As recomendações foram encaminhadas ao Ibama e Petrobras no dia 13 de agosto e têm também a assinatura do procurador-chefe do Ministério Público Federal em Rondônia, Carlos Roberto Diogo. As exigências têm base em estudos feitos por especialistas da 4ªCâmara de Meio Ambiente do Ministério Público Federal, de Brasília. Procurada, a diretoria da Petrobras preferiu não se pronunciar.

Risco de mudanças no clima

Se as florestas ao longo do gasoduto forem devastadas, haverá prejuízos no regime de chuvas em São Paulo, Mato Grosso, Mato Grosso do Sul e Paraná. Com danos para a agricultura e principalmente para o abastecimento dos reservatórios de hidrelétricas.

''Nesses estados, 70% das chuvas que caem nos meses de dezembro e janeiro são águas da Região Amazônica onde está projetado o gasoduto'', afirma o ecólogo Philip Fearnside, do Instituto de Pesquisas da Amazônia (Inpa), especialista em clima.

Fearnside prevê que o gasoduto provoque uma onda de migração para a região, causando grandes desmatamentos. ''Aconteceu isso em Rondônia. A construção da BR-429, entre Pimenta Bueno e Costa Marques, no Vale do Guaporé, foi uma violação do contrato com o Banco Mundial, que na época financiou o asfaltamento da BR-364 (entre Cuiabá e Porto Velho). A BR-429 foi construída na área de influência da BR-364. As pessoas entraram, desmataram e depois o governo legalizou a invasão. Hoje existem cidades nessa área que não deveria ser ocupada'', conta ele.

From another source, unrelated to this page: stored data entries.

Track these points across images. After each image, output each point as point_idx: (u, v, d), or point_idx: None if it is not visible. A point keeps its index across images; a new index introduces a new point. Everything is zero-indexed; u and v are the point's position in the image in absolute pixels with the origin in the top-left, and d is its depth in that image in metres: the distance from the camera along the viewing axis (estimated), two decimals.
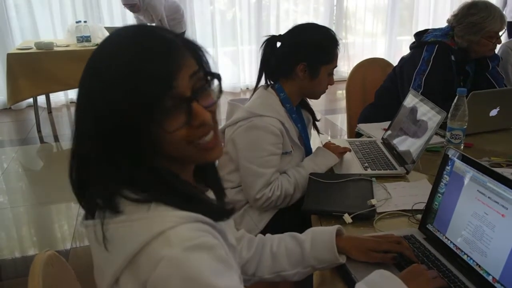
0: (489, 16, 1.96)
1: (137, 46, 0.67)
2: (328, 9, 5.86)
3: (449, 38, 2.08)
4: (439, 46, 2.05)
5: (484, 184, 0.96)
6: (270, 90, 1.56)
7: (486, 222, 0.94)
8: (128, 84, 0.65)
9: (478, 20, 1.96)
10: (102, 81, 0.66)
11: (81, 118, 0.70)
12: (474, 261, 0.95)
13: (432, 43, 2.08)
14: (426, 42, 2.10)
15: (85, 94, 0.69)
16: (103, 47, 0.70)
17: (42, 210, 2.93)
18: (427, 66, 2.06)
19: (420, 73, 2.08)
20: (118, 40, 0.70)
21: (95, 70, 0.68)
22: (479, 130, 1.84)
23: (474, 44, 2.02)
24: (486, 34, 1.98)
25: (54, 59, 4.06)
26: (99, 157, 0.68)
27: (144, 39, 0.68)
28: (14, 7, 4.86)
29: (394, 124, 1.77)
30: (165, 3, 4.52)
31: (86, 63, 0.70)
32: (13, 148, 4.05)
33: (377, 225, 1.21)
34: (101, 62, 0.68)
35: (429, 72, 2.05)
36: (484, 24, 1.96)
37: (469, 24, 1.99)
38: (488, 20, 1.95)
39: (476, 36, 1.99)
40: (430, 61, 2.05)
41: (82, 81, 0.70)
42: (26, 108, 4.97)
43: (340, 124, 4.52)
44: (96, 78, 0.67)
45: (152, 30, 0.71)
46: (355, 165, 1.58)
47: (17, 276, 2.29)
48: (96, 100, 0.67)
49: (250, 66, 5.75)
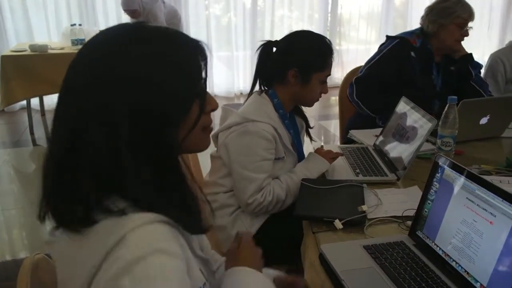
0: (459, 2, 2.10)
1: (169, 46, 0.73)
2: (322, 16, 5.90)
3: (414, 36, 2.17)
4: (399, 40, 2.16)
5: (473, 192, 0.97)
6: (263, 95, 1.57)
7: (474, 229, 0.95)
8: (172, 83, 0.71)
9: (449, 5, 2.10)
10: (142, 84, 0.68)
11: (88, 123, 0.68)
12: (462, 268, 0.97)
13: (394, 37, 2.19)
14: (389, 36, 2.23)
15: (106, 99, 0.68)
16: (129, 52, 0.70)
17: (33, 213, 2.89)
18: (377, 56, 2.18)
19: (369, 60, 2.21)
20: (143, 44, 0.72)
21: (123, 74, 0.68)
22: (469, 138, 1.86)
23: (443, 30, 2.10)
24: (456, 20, 2.08)
25: (48, 61, 4.05)
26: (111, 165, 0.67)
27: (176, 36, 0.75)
28: (9, 9, 4.84)
29: (386, 130, 1.78)
30: (164, 9, 4.54)
31: (95, 67, 0.69)
32: (6, 150, 4.03)
33: (367, 231, 1.22)
34: (129, 66, 0.69)
35: (377, 60, 2.17)
36: (454, 9, 2.08)
37: (441, 8, 2.11)
38: (459, 7, 2.08)
39: (446, 20, 2.09)
40: (381, 52, 2.17)
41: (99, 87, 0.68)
42: (19, 110, 4.95)
43: (333, 130, 4.54)
44: (129, 82, 0.68)
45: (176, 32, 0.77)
46: (346, 171, 1.59)
47: (7, 279, 2.27)
48: (129, 104, 0.67)
49: (245, 71, 5.77)
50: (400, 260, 1.04)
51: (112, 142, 0.66)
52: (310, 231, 1.24)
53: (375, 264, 1.03)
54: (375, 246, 1.10)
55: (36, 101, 4.70)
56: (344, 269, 1.01)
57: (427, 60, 2.16)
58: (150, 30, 0.74)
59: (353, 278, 0.98)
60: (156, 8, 4.39)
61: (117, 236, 0.63)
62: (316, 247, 1.16)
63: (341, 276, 0.99)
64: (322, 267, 1.08)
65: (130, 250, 0.63)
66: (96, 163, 0.67)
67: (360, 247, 1.10)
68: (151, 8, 4.35)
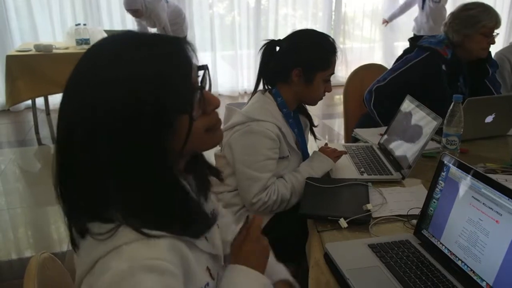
0: (485, 11, 1.97)
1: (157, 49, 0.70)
2: (326, 15, 5.90)
3: (443, 46, 2.05)
4: (430, 53, 2.02)
5: (479, 191, 0.97)
6: (267, 94, 1.57)
7: (480, 228, 0.95)
8: (162, 83, 0.68)
9: (475, 13, 1.97)
10: (133, 83, 0.66)
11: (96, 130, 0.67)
12: (468, 267, 0.96)
13: (424, 48, 2.06)
14: (419, 46, 2.08)
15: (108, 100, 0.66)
16: (120, 55, 0.69)
17: (39, 212, 2.92)
18: (404, 66, 2.05)
19: (393, 69, 2.06)
20: (132, 47, 0.70)
21: (119, 75, 0.67)
22: (474, 136, 1.85)
23: (469, 40, 2.00)
24: (481, 30, 1.97)
25: (53, 61, 4.06)
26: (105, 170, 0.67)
27: (161, 39, 0.73)
28: (14, 9, 4.87)
29: (390, 129, 1.78)
30: (168, 8, 4.54)
31: (92, 73, 0.68)
32: (11, 149, 4.05)
33: (372, 230, 1.21)
34: (120, 68, 0.67)
35: (401, 72, 2.04)
36: (480, 18, 1.96)
37: (465, 17, 1.99)
38: (485, 15, 1.96)
39: (471, 30, 1.97)
40: (410, 63, 2.04)
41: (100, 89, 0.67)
42: (24, 110, 4.97)
43: (337, 128, 4.53)
44: (119, 83, 0.66)
45: (159, 35, 0.75)
46: (351, 170, 1.59)
47: (13, 278, 2.28)
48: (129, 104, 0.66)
49: (249, 70, 5.77)
50: (406, 259, 1.04)
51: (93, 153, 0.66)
52: (315, 230, 1.24)
53: (380, 263, 1.03)
54: (380, 245, 1.10)
55: (41, 100, 4.72)
56: (349, 268, 1.01)
57: (457, 71, 2.05)
58: (139, 37, 0.73)
59: (359, 277, 0.98)
60: (159, 8, 4.39)
61: (109, 247, 0.65)
62: (321, 246, 1.16)
63: (346, 275, 0.99)
64: (327, 266, 1.07)
65: (121, 262, 0.63)
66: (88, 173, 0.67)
67: (365, 246, 1.10)
68: (154, 7, 4.35)
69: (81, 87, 0.68)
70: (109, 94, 0.66)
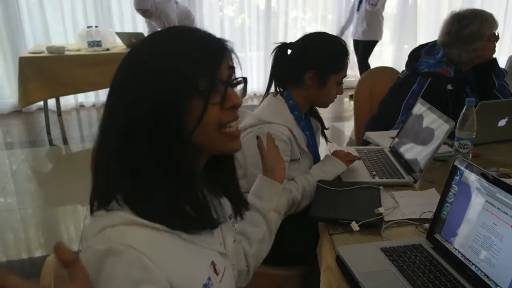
0: (481, 21, 1.93)
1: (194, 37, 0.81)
2: (336, 17, 5.89)
3: (444, 65, 1.99)
4: (432, 80, 1.98)
5: (493, 195, 0.96)
6: (279, 97, 1.57)
7: (494, 232, 0.94)
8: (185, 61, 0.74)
9: (475, 29, 1.93)
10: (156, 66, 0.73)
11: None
12: (482, 271, 0.95)
13: (425, 75, 2.00)
14: (419, 73, 2.02)
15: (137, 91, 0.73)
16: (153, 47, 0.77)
17: (50, 212, 2.96)
18: (415, 101, 1.95)
19: (407, 107, 2.01)
20: (173, 37, 0.80)
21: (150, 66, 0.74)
22: (487, 140, 1.83)
23: (479, 51, 1.97)
24: (486, 39, 1.95)
25: (65, 63, 4.11)
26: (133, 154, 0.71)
27: (199, 32, 0.83)
28: (27, 11, 4.94)
29: (402, 132, 1.77)
30: (177, 9, 4.57)
31: (130, 64, 0.76)
32: (23, 150, 4.10)
33: (384, 234, 1.21)
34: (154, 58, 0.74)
35: (406, 101, 2.01)
36: (481, 30, 1.93)
37: (467, 36, 1.94)
38: (483, 25, 1.93)
39: (479, 44, 1.95)
40: (419, 96, 1.97)
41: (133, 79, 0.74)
42: (36, 111, 5.03)
43: (347, 131, 4.52)
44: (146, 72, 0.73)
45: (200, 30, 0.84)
46: (363, 173, 1.58)
47: (24, 277, 2.30)
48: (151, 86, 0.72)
49: (258, 72, 5.78)
50: (418, 263, 1.04)
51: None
52: (327, 233, 1.24)
53: (393, 267, 1.03)
54: (393, 249, 1.09)
55: (52, 102, 4.77)
56: (362, 271, 1.01)
57: (463, 84, 2.03)
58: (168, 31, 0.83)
59: (371, 281, 0.98)
60: (169, 8, 4.42)
61: (99, 227, 0.69)
62: (333, 249, 1.16)
63: (359, 278, 0.99)
64: (339, 269, 1.07)
65: (104, 241, 0.67)
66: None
67: (378, 249, 1.10)
68: (163, 8, 4.38)
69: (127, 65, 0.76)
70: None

Mesmo diante dos argumentos, o Ibama concedeu a licença. ''A Petrobras vai atender o que for preciso. E não vai haver nenhuma estrada, não vai haver nenhum risco. Não se pode atravancar o desenvolvimento do país. E o gasoduto não passa em nenhuma área indígena'', afirma o responsável pela análise do projeto, Paulo Arruda. Segundo ele, ainda serão feitas outras reuniões para discutir possíveis impactos. ''Foi concedida apenas uma licença prévia, a Petrobras vai atender as condicionantes do Ministério Público'', afirma. A licença prévia, porém, é a aprovação do projeto, a garantia de que ele é ''viável ambientalmente''.

As exigências

Alguns Itens que faltam no Estudo de Impacto Ambiental (EIA) e que o Ministério Público exige que sejam atendidos:
- Incluir no relatório informações da Funai sobre a situação dos índios que vivem na região, inclusive os isolados, assinalando a situação fundiária das terras indígenas
- Obedecer a Resolução do Conselho Nacional de Meio Ambiente em relação aos diagnósticos de fauna e flora, para avaliação de possíveis impactos
- Avaliar o potencial de impacto sobre populações de animais em risco de extinção
- Avaliar a possibilidade de comércio ilegal de fauna e flora em função do empreendimento
- Fazer diagnóstico socioeconômico da região atingida pelo projeto

O que é licenciamento ambiental

O licenciamento ambiental assegura o desenvolvimento do país com preservação da qualidade de vida. Qualquer construção em áreas naturais, como rios e florestas, dependem de licença. Ao apresentar o pedido, o empreendedor precisa do Estudo de Impacto Ambiental (EIA), que vem acompanhado de um Relatório de Impacto Ambiental (Rima). O relatório é o resumo do estudo. Nesses documentos estão descritos os danos que poderão ser causados pela construção e expostas soluções para diminuir impactos desses danos. A lei determina quais os limites aceitáveis dos prejuízos à natureza.